Stadium in Pyongyang, North Korea

Kim Il Sung Stadium is a multi-purpose stadium located in Pyongyang, the capital city of North Korea. The stadium is used primarily for association football matches.

==History==

Kim Il Sung Stadium was originally built by the Japanese as the Girimri Stadium in 1926 and held the annual Kyung-Pyong Football Match between Kyungsung FC and Pyongyang FC from the 1920s to the 1940s.

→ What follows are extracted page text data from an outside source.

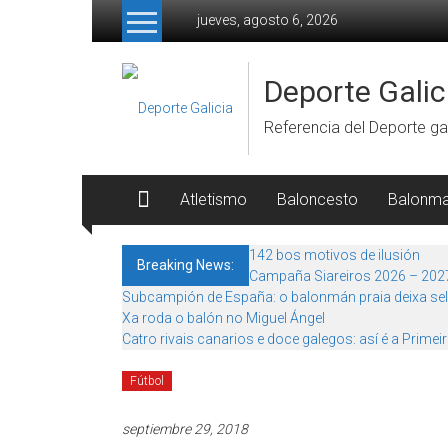
Skip to content
jueves, agosto 6, 2026
Deporte Galic
Referencia del Deporte gal
Atletismo
Baloncesto
Balonm
142 bos motivos de ilusión
Breaking News:
Campaña Siareiros 2026 – 202
Subcampión de España: o balonmán praia deixa sel
Xa roda o balón no Miguel Ángel
Catro rivais canarios e doce galegos: así é a Primei
Fútbol
septiembre 29, 2018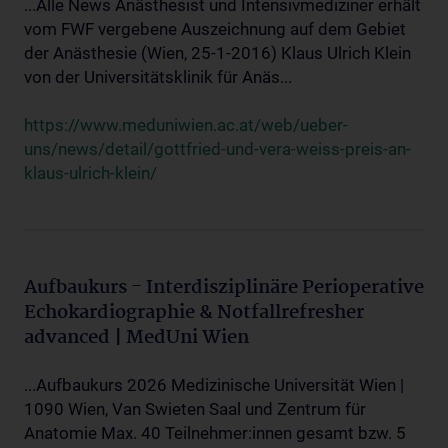
...Alle News Anästhesist und Intensivmediziner erhält
vom FWF vergebene Auszeichnung auf dem Gebiet
der Anästhesie (Wien, 25-1-2016) Klaus Ulrich Klein
von der Universitätsklinik für Anäs...
https://www.meduniwien.ac.at/web/ueber-
uns/news/detail/gottfried-und-vera-weiss-preis-an-
klaus-ulrich-klein/
Aufbaukurs - Interdisziplinäre Perioperative
Echokardiographie & Notfallrefresher
advanced | MedUni Wien
...Aufbaukurs 2026 Medizinische Universität Wien |
1090 Wien, Van Swieten Saal und Zentrum für
Anatomie Max. 40 Teilnehmer:innen gesamt bzw. 5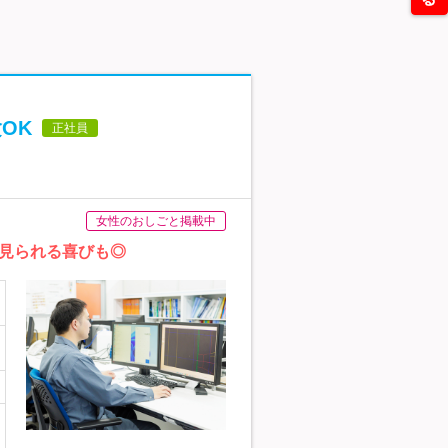
OK
正社員
女性のおしごと掲載中
見られる喜びも◎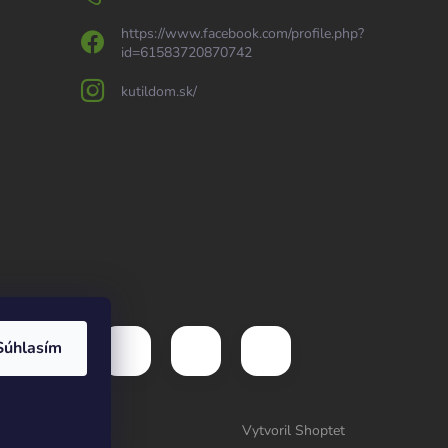
https://www.facebook.com/profile.php?
id=61583720870742
kutildom.sk/
Súhlasím
Vytvoril Shoptet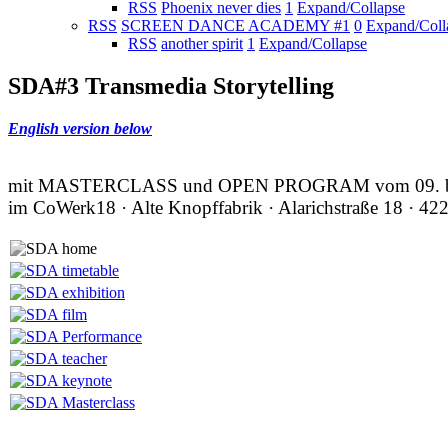
RSS
Phoenix never dies
1
Expand/Collapse
RSS
SCREEN DANCE ACADEMY #1
0
Expand/Coll
RSS
another spirit
1
Expand/Collapse
SDA#3 Transmedia Storytelling
English version below
mit MASTERCLASS und OPEN PROGRAM vom 09. bis
im CoWerk18 · Alte Knopffabrik · Alarichstraße 18 · 42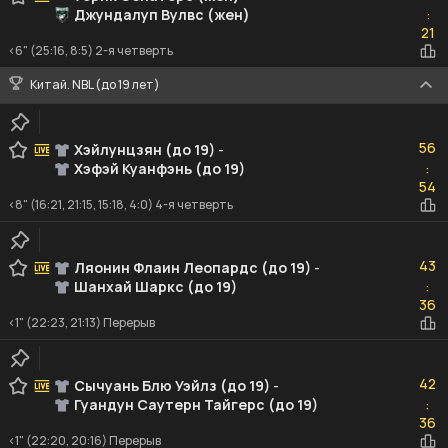
Джундалуп Вулвс (жен)
:
21
21
<6" (25:16, 8:5) 2-я четверть
Китай. NBL (до 19 лет)
56
56
Хэйлунцзян (до 19)
-
Хэфэй Куанфэнь (до 19)
:
54
54
<8" (16:21, 21:15, 15:18, 4:0) 4-я четверть
43
43
Ляонин Флаин Леопардс (до 19)
-
Шанхай Шаркс (до 19)
:
36
36
<1" (22:23, 21:13) Перерыв
42
42
Сычуань Блю Уэйлз (до 19)
-
Гуандун Саутерн Тайгерс (до 19)
:
36
36
<1" (22:20, 20:16) Перерыв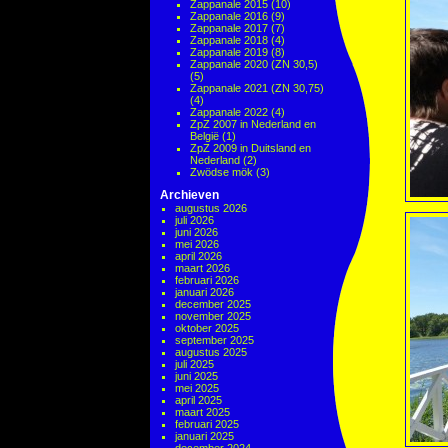
Zappanale 2015
(10)
Zappanale 2016
(9)
Zappanale 2017
(7)
Zappanale 2018
(4)
Zappanale 2019
(8)
Zappanale 2020 (ZN 30,5)
(5)
Zappanale 2021 (ZN 30,75)
(4)
Zappanale 2022
(4)
ZpZ 2007 in Nederland en
België
(1)
ZpZ 2009 in Duitsland en
Nederland
(2)
Zwödse mök
(3)
Archieven
augustus 2026
juli 2026
juni 2026
mei 2026
april 2026
maart 2026
februari 2026
januari 2026
december 2025
november 2025
oktober 2025
september 2025
augustus 2025
juli 2025
juni 2025
mei 2025
april 2025
maart 2025
februari 2025
januari 2025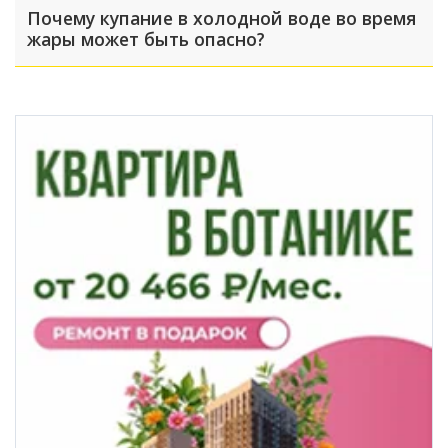
Почему купание в холодной воде во время
жары может быть опасно?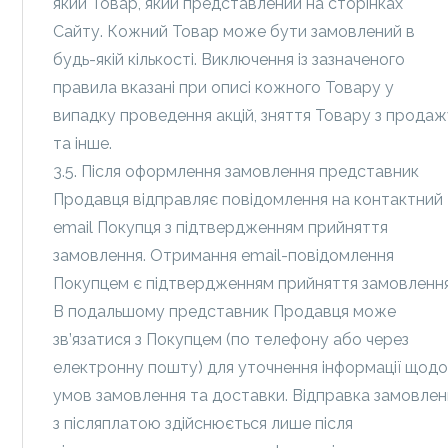
який Товар, який представлений на сторінках
Сайту. Кожний Товар може бути замовлений в
будь-якій кількості. Виключення із зазначеного
правила вказані при описі кожного Товару у
випадку проведення акцій, зняття Товару з прода
та інше.
3.5. Після оформлення замовлення представник
Продавця відправляє повідомлення на контактний
email Покупця з підтвердженням прийняття
замовлення. Отримання email-повідомлення
Покупцем є підтвердженням прийняття замовлення
В подальшому представник Продавця може
зв’язатися з Покупцем (по телефону або через
електронну пошту) для уточнення інформації щод
умов замовлення та доставки. Відправка замовлен
з післяплатою здійснюється лише після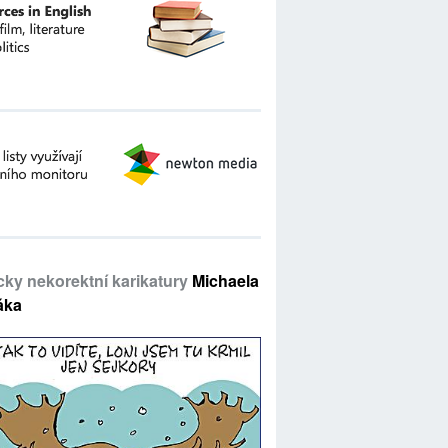
icky nekorektní karikatury
Michaela
áka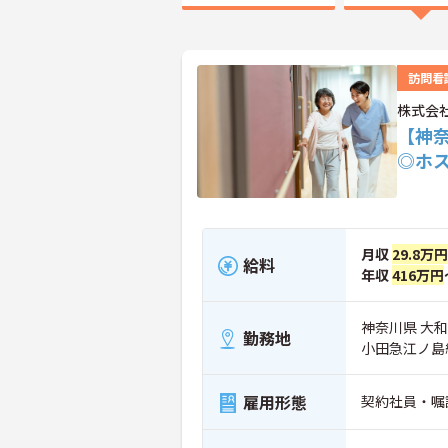
訪問看
株式会
【神
◎ホ
月収
29.8万円
給料
年収
416万円
神奈川県 大和市
勤務地
小田急江ノ島
雇用形態
契約社員・嘱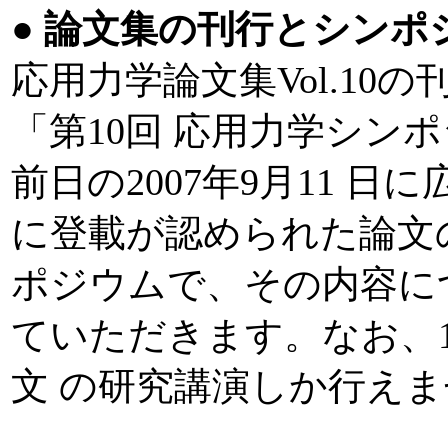
●
論文集の刊行とシンポ
応用力学論文集Vol.10の
「第10回 応用力学シン
前日の2007年9月11 
に登載が認められた論文
ポジウムで、その内容に
ていただきます。なお、
文 の研究講演しか行え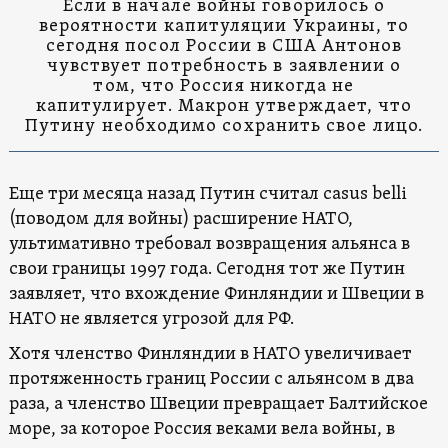
Если в начале войны говорилось о
вероятности капитуляции Украины, то
сегодня посол России в США Антонов
чувствует потребность в заявлении о
том, что Россия никогда не
капитулирует. Макрон утверждает, что
Путину необходимо сохранить свое лицо.
Еще три месяца назад Путин считал casus belli
(поводом для войны) расширение НАТО,
ультимативно требовал возвращения альянса в
свои границы 1997 года. Сегодня тот же Путин
заявляет, что вхождение Финляндии и Швеции в
НАТО не является угрозой для РФ.
Хотя членство Финляндии в НАТО увеличивает
протяженность границ России с альянсом в два
раза, а членство Швеции превращает Балтийское
море, за которое Россия веками вела войны, в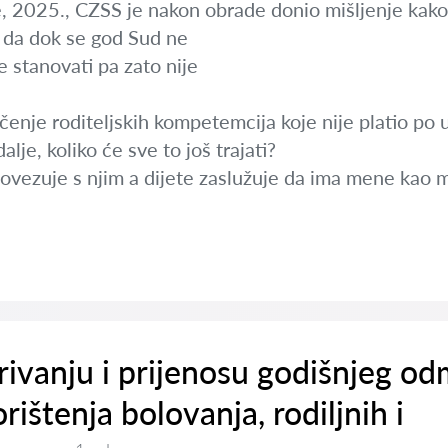
, 2025., CZSS je nakon obrade donio mišljenje kako 
e da dok se god Sud ne
e stanovati pa zato nije
ačenje roditeljskih kompetemcija koje nije platio po 
lje, koliko će sve to još trajati?
ovezuje s njim a dijete zaslužuje da ima mene kao 
rivanju i prijenosu godišnjeg o
rištenja bolovanja, rodiljnih i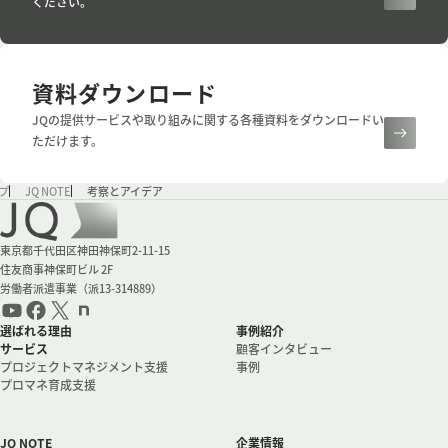
ください。
資料ダウンロード
JQの提供サービスや取り組みに関する各種資料をダウンロードい
ただけます。
プ
JQ NOTE
考察とアイデア
会社情報
東京都千代田区神田神保町2-11-15
住友商事神保町ビル 2F
労働者派遣事業（派13-314889）
選ばれる理由
事例紹介
サービス
顧客インタビュー
プロジェクトマネジメント支援
事例
プロマネ育成支援
JQ NOTE
企業情報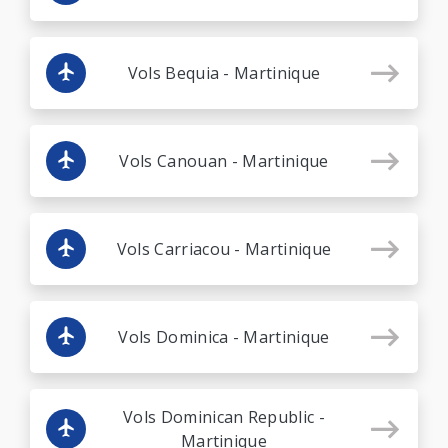
Vols Bequia - Martinique
Vols Canouan - Martinique
Vols Carriacou - Martinique
Vols Dominica - Martinique
Vols Dominican Republic -
Martinique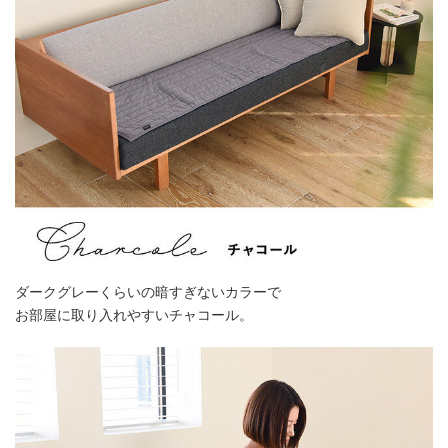
ダークグレーくらいの暗すぎないカラーで
お部屋に取り入れやすいチャコール。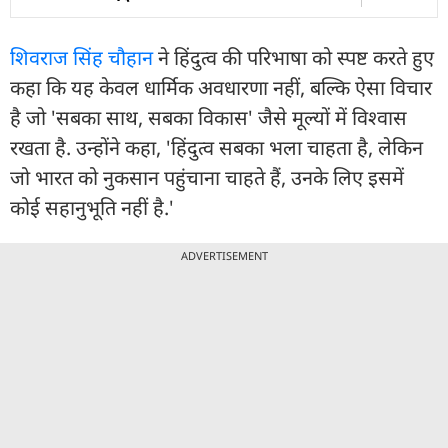
शिवराज सिंह चौहान
ने हिंदुत्व की परिभाषा को स्पष्ट करते हुए
कहा कि यह केवल धार्मिक अवधारणा नहीं, बल्कि ऐसा विचार
है जो 'सबका साथ, सबका विकास' जैसे मूल्यों में विश्वास
रखता है. उन्होंने कहा, 'हिंदुत्व सबका भला चाहता है, लेकिन
जो भारत को नुकसान पहुंचाना चाहते हैं, उनके लिए इसमें
कोई सहानुभूति नहीं है.'
ADVERTISEMENT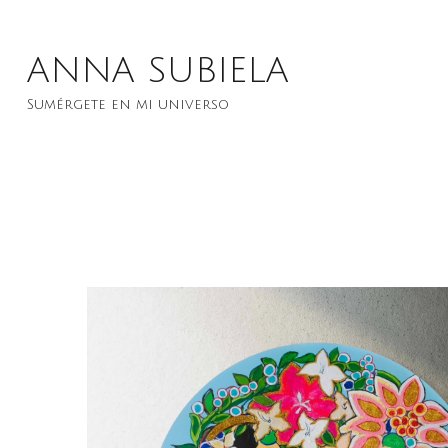
Saltar
al
ANNA SUBIELA
contenido
Sumérgete en mi universo
(presiona
la
tecla
Intro)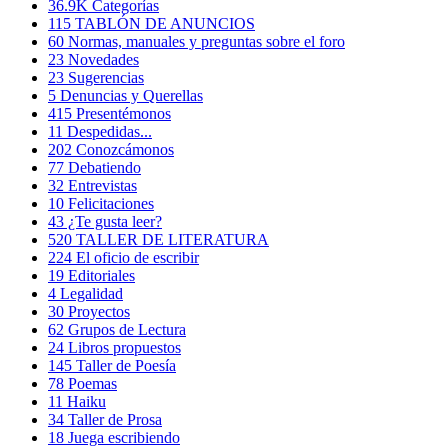
36.9K
Categorías
115
TABLÓN DE ANUNCIOS
60
Normas, manuales y preguntas sobre el foro
23
Novedades
23
Sugerencias
5
Denuncias y Querellas
415
Presentémonos
11
Despedidas...
202
Conozcámonos
77
Debatiendo
32
Entrevistas
10
Felicitaciones
43
¿Te gusta leer?
520
TALLER DE LITERATURA
224
El oficio de escribir
19
Editoriales
4
Legalidad
30
Proyectos
62
Grupos de Lectura
24
Libros propuestos
145
Taller de Poesía
78
Poemas
11
Haiku
34
Taller de Prosa
18
Juega escribiendo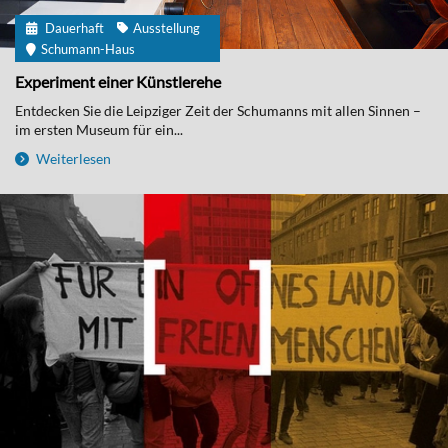
Dauerhaft
Ausstellung
Schumann-Haus
Experiment einer Künstlerehe
Entdecken Sie die Leipziger Zeit der Schumanns mit allen Sinnen –
im ersten Museum für ein...
Weiterlesen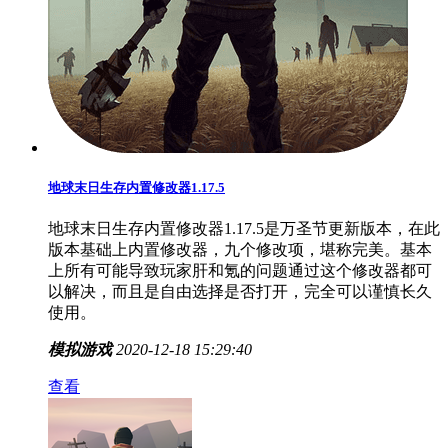
地球末日生存内置修改器1.17.5
地球末日生存内置修改器1.17.5是万圣节更新版本，在此
版本基础上内置修改器，九个修改项，堪称完美。基本
上所有可能导致玩家肝和氪的问题通过这个修改器都可
以解决，而且是自由选择是否打开，完全可以谨慎长久
使用。
模拟游戏
2020-12-18 15:29:40
查看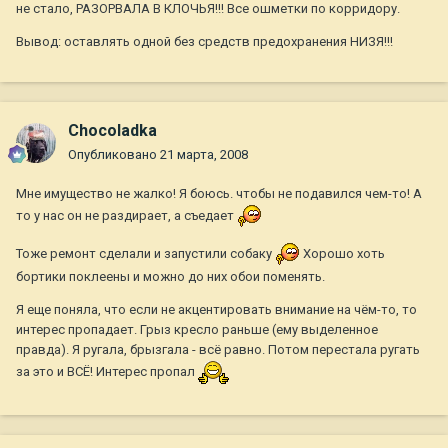
не стало, РАЗОРВАЛА В КЛОЧЬЯ!!! Все ошметки по корридору.
Вывод: оставлять одной без средств предохранения НИЗЯ!!!
Chocoladka
Опубликовано
21 марта, 2008
Мне имущество не жалко! Я боюсь. чтобы не подавился чем-то! А
то у нас он не раздирает, а съедает
Тоже ремонт сделали и запустили собаку
Хорошо хоть
бортики поклеены и можно до них обои поменять.
Я еще поняла, что если не акцентировать внимание на чём-то, то
интерес пропадает. Грыз кресло раньше (ему выделенное
правда). Я ругала, брызгала - всё равно. Потом перестала ругать
за это и ВСЁ! Интерес пропал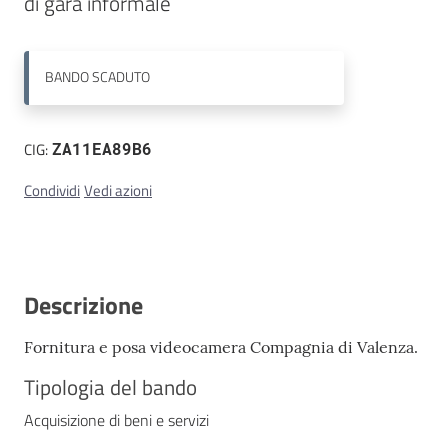
di gara informale
Contatti
BANDO
SCADUTO
CIG:
ZA11EA89B6
Condividi
Vedi azioni
Descrizione
Fornitura e posa videocamera Compagnia di Valenza.
Tipologia del bando
Acquisizione di beni e servizi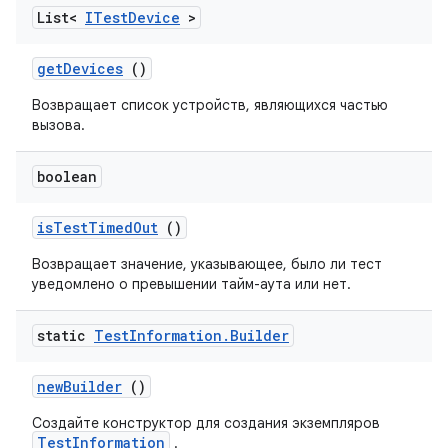
List<
ITest
Device
>
get
Devices
()
Возвращает список устройств, являющихся частью
вызова.
boolean
is
Test
Timed
Out
()
Возвращает значение, указывающее, было ли тест
уведомлено о превышении тайм-аута или нет.
static
Test
Information
.
Builder
new
Builder
()
Создайте конструктор для создания экземпляров
TestInformation
.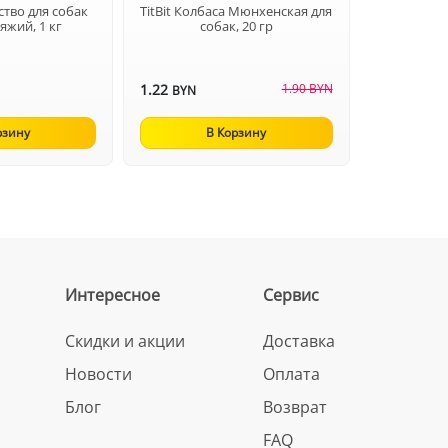
ство для собак
TitBit Колбаса Мюнхенская для
яжий, 1 кг
собак, 20 гр
1.22
1.90 BYN
BYN
рзину
В Корзину
Интересное
Сервис
Скидки и акции
Доставка
Новости
Оплата
Блог
Возврат
FAQ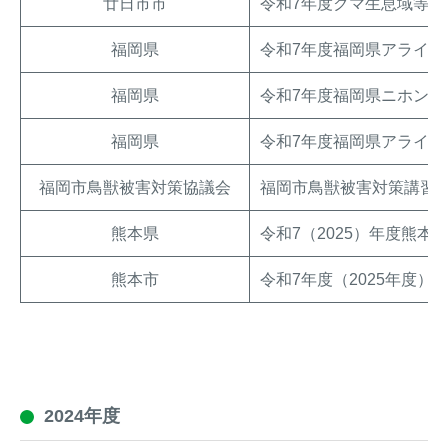
廿日市市
令和7年度クマ生息域等調
福岡県
令和7年度福岡県アライ
福岡県
令和7年度福岡県ニホンジ
福岡県
令和7年度福岡県アライ
福岡市鳥獣被害対策協議会
福岡市鳥獣被害対策講習
熊本県
令和7（2025）年度熊
熊本市
令和7年度（2025年度
2024年度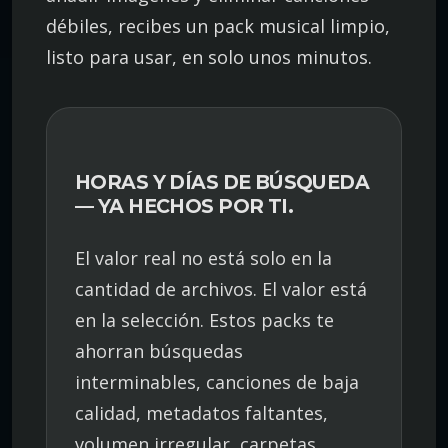
débiles, recibes un pack musical limpio,
listo para usar, en solo unos minutos.
HORAS Y DÍAS DE BÚSQUEDA
— YA HECHOS POR TI.
El valor real no está solo en la
cantidad de archivos. El valor está
en la selección. Estos packs te
ahorran búsquedas
interminables, canciones de baja
calidad, metadatos faltantes,
volumen irregular, carpetas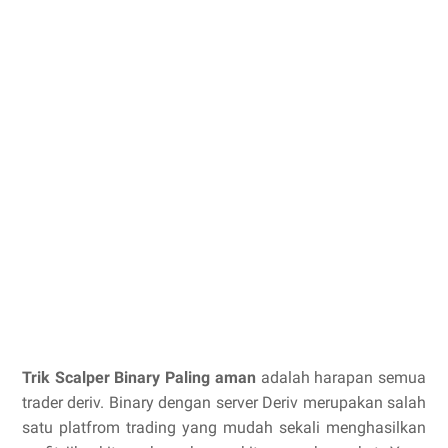
Trik Scalper Binary Paling aman
adalah harapan semua
trader deriv. Binary dengan server Deriv merupakan salah
satu platfrom trading yang mudah sekali menghasilkan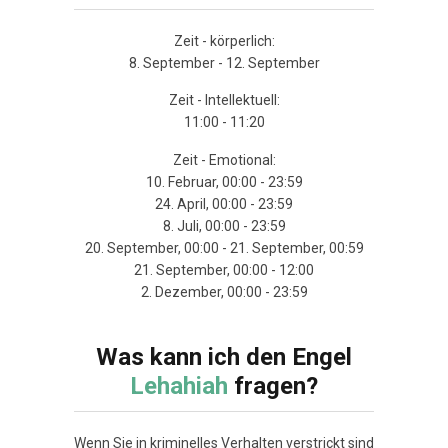
Zeit - körperlich:
8. September - 12. September
Zeit - Intellektuell:
11:00 - 11:20
Zeit - Emotional:
10. Februar, 00:00 - 23:59
24. April, 00:00 - 23:59
8. Juli, 00:00 - 23:59
20. September, 00:00 - 21. September, 00:59
21. September, 00:00 - 12:00
2. Dezember, 00:00 - 23:59
Was kann ich den Engel
Lehahiah
fragen?
Wenn Sie in kriminelles Verhalten verstrickt sind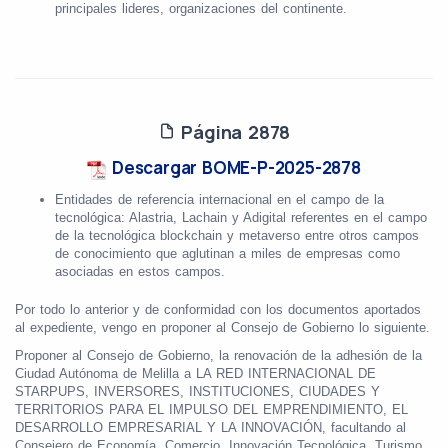
principales lideres, organizaciones del continente.
Página 2878
Descargar BOME-P-2025-2878
Entidades de referencia internacional en el campo de la
tecnológica: Alastria, Lachain y Adigital referentes en el campo
de la tecnológica blockchain y metaverso entre otros campos
de conocimiento que aglutinan a miles de empresas como
asociadas en estos campos.
Por todo lo anterior y de conformidad con los documentos aportados
al expediente, vengo en proponer al Consejo de Gobierno lo siguiente.
Proponer al Consejo de Gobierno, la renovación de la adhesión de la
Ciudad Autónoma de Melilla a LA RED INTERNACIONAL DE
STARPUPS, INVERSORES, INSTITUCIONES, CIUDADES Y
TERRITORIOS PARA EL IMPULSO DEL EMPRENDIMIENTO, EL
DESARROLLO EMPRESARIAL Y LA INNOVACIÓN, facultando al
Consejero de Economía, Comercio, Innovación Tecnológica, Turismo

After the division of Korea, it was used as a venue for speeches by politicians. On 14 October 1945, it was the site of Kim Il Sung's victory speech after the liberation of Pyongyang, called "Every Effort for the Building of a New Democratic Korea."

Most of the stadium was destroyed during the 1950–1953 Korean War, mostly by U.S. aerial bombing of the capital city during those years. Rebuilt in 1969, it was then called Moranbong Stadium, but in April 1982 it was renovated and renamed in honour of Kim Il Sung Stadium. It is used mainly for football matches, and until the 1990s hosted the mass games (now held in Rungnado May Day Stadium).

On 2 October 2019, 4.25 SC became the first football club from North Korea reaching an AFC Cup final. They reached the final after beating Hanoi FC from Vietnam at the Kim Il Sung Stadium in front of 5,500 spectators.

==Present day==
Today, the Kim Il Sung Stadium is used as the home ground for the North Korea national football team, the North Korea women's national football team and the Pyongyang City Sports Club and Kigwancha Sports Club.

In 2008, on two occasions, a 2010 World Cup qualifying match between North and South Korea, due to be played in Pyongyang, had to be moved to Shanghai when authorities in the North refused to allow the South Korean national anthem to be played in Kim Il Sung Stadium, or the flag of South Korea to be flown, as North and South Korea have never granted each other formal diplomatic recognition.

The start and finish of the annual Pyongyang Marathon occurs at the Kim Il Sung Stadium.